Nous sommes dans une approche médicale pour soulager des patients qui sont dans une souffrance réelle. On n’est pas en train de parler de shit, de résine ou d’herbe mais de médicaments. Ceux qui viennent brouiller volontairement le discours sont malhonnêtes. En mélangeant intentionnellement l’usage récréatif, le bien-être et l’usage thérapeutique, l’académie de pharmacie fait de la désinformation dangereuse. Je les encourage à faire de la médecine, à rencontrer des patients qui souffrent et qui ont été soulagés par du cannabis. Il y a aussi ceux qui mélangent tout pour détruire le projet et ceux qui se dispersent dans leur combat, qui est plus économique que réellement thérapeutique. Autant être franc, le cannabis bien-être, c’est du business. En mêlant tout ça, certaines personnes donnent des arguments à ceux qui sont opposés à l’expérimentation et qui la présente comme le cheval de Troie du cannabis récréatif. C’est incroyable qu’on ose s’opposer de manière dogmatique, sans aucune éthique médicale, en remettant en cause l’existence de données scientifiques et les propositions des sociétés savantes. Aucun autre médicament en France ne sera prescrit avec autant de précautions. Il sera plus compliqué de prescrire du cannabis thérapeutique que de la morphine.
Comment envisagez-vous le développement de la filière de production française ?
Si nous voulons mettre en place les choses dans les six mois qui arrivent, nous ne pourrons pas compter sur une production française. La filière ne sera pas prête à temps. C’est pourquoi, le 15 mai, nous avons auditionné les producteurs étrangers de cannabis, structurés comme des laboratoires pharmaceutiques, pour savoir ce qui se fait ailleurs. On n’est pas du tout dans le fantasme de la fleur de cannabis donnée au patient et qui en fera bien ce qu’il voudra. Nous avons choisi de travailler sur des extraits larges ou complets de cannabis, avec des extractions de la substance de la fleur pour en faire des huiles, des comprimés ou encore des patchs.
Comment avez-vous découvert l’usage thérapeutique du cannabis ?
J’ai un patient que je suis depuis plus de dix ans. Il a une ostéogenèse imparfaite, la maladie des os de verre comme le pianiste Michel Petrucciani. De multiples fractures spontanées et donc des douleurs importantes liées aux nombreuses opérations. Je croyais le connaître par cœur. Je pensais qu’on arriverait jamais à aller plus loin dans le soulagement de sa douleur.
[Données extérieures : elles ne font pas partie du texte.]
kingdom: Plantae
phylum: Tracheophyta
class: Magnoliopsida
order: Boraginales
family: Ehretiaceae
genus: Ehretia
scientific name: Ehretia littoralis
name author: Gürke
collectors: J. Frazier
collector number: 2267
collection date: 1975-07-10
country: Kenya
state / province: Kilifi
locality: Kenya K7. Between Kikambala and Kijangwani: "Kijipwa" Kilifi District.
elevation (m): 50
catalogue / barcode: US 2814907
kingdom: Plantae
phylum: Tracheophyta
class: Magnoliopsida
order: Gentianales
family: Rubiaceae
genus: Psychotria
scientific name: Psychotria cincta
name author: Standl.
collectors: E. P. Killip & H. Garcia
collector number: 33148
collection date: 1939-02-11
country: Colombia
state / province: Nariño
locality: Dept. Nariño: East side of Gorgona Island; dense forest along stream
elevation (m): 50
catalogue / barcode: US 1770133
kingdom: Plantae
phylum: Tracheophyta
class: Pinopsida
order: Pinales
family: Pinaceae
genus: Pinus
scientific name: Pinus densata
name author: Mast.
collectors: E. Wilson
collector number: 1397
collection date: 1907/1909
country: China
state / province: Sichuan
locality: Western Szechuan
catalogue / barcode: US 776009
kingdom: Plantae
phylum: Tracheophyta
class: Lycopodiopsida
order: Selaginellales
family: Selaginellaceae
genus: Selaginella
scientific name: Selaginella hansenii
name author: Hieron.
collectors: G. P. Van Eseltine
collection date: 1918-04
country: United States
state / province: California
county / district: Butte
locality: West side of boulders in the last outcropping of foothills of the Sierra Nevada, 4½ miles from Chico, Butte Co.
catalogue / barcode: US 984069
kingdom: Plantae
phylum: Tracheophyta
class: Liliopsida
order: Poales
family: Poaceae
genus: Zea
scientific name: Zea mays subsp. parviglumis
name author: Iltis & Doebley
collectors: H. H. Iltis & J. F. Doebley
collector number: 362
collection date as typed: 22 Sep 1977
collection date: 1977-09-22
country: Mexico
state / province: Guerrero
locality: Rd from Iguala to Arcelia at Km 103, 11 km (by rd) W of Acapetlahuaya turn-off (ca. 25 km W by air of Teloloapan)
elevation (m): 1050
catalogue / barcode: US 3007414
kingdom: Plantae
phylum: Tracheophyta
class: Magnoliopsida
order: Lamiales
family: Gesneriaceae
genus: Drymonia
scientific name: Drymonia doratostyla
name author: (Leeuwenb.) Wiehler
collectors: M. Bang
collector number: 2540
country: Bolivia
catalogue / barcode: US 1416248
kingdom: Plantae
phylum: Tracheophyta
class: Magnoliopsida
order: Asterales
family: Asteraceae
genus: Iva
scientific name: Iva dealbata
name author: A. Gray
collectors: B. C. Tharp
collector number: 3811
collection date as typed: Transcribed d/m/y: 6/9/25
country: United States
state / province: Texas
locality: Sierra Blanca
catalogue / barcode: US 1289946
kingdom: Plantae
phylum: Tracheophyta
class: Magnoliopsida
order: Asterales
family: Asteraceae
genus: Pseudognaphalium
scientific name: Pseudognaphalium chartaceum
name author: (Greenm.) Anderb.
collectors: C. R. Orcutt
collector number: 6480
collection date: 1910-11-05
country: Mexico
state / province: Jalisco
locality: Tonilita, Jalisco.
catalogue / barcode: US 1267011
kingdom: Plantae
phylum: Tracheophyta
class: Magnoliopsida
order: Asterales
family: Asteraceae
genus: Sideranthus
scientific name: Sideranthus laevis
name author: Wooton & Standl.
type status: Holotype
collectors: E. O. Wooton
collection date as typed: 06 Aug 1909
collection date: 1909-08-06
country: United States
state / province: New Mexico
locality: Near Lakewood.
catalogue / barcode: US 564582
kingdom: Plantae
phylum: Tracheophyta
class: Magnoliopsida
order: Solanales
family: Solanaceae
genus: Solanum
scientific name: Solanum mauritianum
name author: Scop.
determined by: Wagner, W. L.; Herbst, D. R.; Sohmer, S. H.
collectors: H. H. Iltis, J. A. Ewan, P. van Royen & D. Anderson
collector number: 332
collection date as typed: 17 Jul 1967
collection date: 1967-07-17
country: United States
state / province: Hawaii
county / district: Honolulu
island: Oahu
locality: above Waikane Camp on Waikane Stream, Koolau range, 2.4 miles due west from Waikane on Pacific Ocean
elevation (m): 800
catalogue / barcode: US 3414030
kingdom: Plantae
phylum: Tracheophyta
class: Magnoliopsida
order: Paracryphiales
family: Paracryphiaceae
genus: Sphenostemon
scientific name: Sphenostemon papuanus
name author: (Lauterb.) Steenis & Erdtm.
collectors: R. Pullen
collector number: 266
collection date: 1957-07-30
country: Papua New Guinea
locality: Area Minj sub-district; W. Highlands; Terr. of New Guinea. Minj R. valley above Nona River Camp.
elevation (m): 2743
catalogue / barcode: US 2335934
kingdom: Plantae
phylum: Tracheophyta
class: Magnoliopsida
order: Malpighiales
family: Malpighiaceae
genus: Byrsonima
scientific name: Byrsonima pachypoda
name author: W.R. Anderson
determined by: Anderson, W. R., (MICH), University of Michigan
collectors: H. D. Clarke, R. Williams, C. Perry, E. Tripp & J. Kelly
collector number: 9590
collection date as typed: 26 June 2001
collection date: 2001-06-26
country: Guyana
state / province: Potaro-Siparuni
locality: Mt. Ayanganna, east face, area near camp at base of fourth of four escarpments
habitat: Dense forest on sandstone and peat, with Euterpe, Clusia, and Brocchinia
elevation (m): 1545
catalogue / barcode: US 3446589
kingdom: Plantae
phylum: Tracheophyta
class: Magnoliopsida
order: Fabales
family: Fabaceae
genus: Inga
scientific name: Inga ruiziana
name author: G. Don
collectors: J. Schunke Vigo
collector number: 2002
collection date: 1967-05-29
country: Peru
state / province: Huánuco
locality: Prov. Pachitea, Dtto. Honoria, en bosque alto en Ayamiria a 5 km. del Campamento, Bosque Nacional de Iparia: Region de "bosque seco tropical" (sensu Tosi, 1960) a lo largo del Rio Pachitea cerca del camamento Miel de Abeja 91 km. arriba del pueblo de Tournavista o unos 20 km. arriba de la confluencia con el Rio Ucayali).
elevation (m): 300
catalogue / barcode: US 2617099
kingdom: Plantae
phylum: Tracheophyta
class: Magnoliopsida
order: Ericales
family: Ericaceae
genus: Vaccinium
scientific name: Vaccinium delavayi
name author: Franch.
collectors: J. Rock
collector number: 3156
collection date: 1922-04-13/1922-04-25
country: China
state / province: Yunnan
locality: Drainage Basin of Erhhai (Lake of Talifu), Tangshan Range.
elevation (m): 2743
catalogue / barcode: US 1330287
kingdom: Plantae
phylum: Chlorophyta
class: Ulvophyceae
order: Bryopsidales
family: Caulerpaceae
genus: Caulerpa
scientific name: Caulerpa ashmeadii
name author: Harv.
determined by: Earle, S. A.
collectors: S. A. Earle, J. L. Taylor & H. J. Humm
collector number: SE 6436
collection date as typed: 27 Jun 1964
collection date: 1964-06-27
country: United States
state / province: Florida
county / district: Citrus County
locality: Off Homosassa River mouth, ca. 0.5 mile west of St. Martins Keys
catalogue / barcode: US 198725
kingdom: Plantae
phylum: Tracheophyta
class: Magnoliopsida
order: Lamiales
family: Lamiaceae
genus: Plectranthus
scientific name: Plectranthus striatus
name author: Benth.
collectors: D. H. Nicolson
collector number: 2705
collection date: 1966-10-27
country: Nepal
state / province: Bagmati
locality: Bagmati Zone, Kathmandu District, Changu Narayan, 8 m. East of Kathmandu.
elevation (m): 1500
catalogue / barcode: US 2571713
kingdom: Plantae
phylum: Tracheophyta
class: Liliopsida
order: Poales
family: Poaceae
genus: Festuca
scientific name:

Pendant très longtemps, il a consommé des antiépileptiques, des antidouleurs opioïdes. Ça ne lui faisait aucun bien. Puis il a commencé à prendre du cannabis et je ne l’ai jamais vu aussi bien. Lorsqu’il a mis du sens dans son usage en cherchant à savoir quelle variété l’aidait à soulager spécifiquement sa souffrance, il a arrêté de fumer des joints et commencé à consommer des gélules qu’on lui avait préparées ou qu’il achetait sur internet. Aujourd’hui il ne prend plus aucun médicament. Il y a encore trois ans, jamais je n’aurai pensé pouvoir dire ça. J’ai aussi une patiente fibromyalgique qui en consomme car la morphine était devenue inefficace pour sa douleur. Mais cette maladie n’a pas été retenue dans les indications du cannabis thérapeutique. Les patients sont dans une telle détresse vis-à-vis de leur souffrance physique, qui entraîne des complications très importantes sur le plan social, familial et économique. Il y a une précarité importante dans la douleur. Les gens ne travaillent plus, n’ont plus de ressource et sont prêts à tout essayer. Le rôle de la médecine n’est pas de leur dire qu’il n’y a pas de preuve de l’efficacité du cannabis, mais de les aider. Ils sont dans une situation d’illégalité. Médicalement, ce n’est pas éthique d’accepter ça.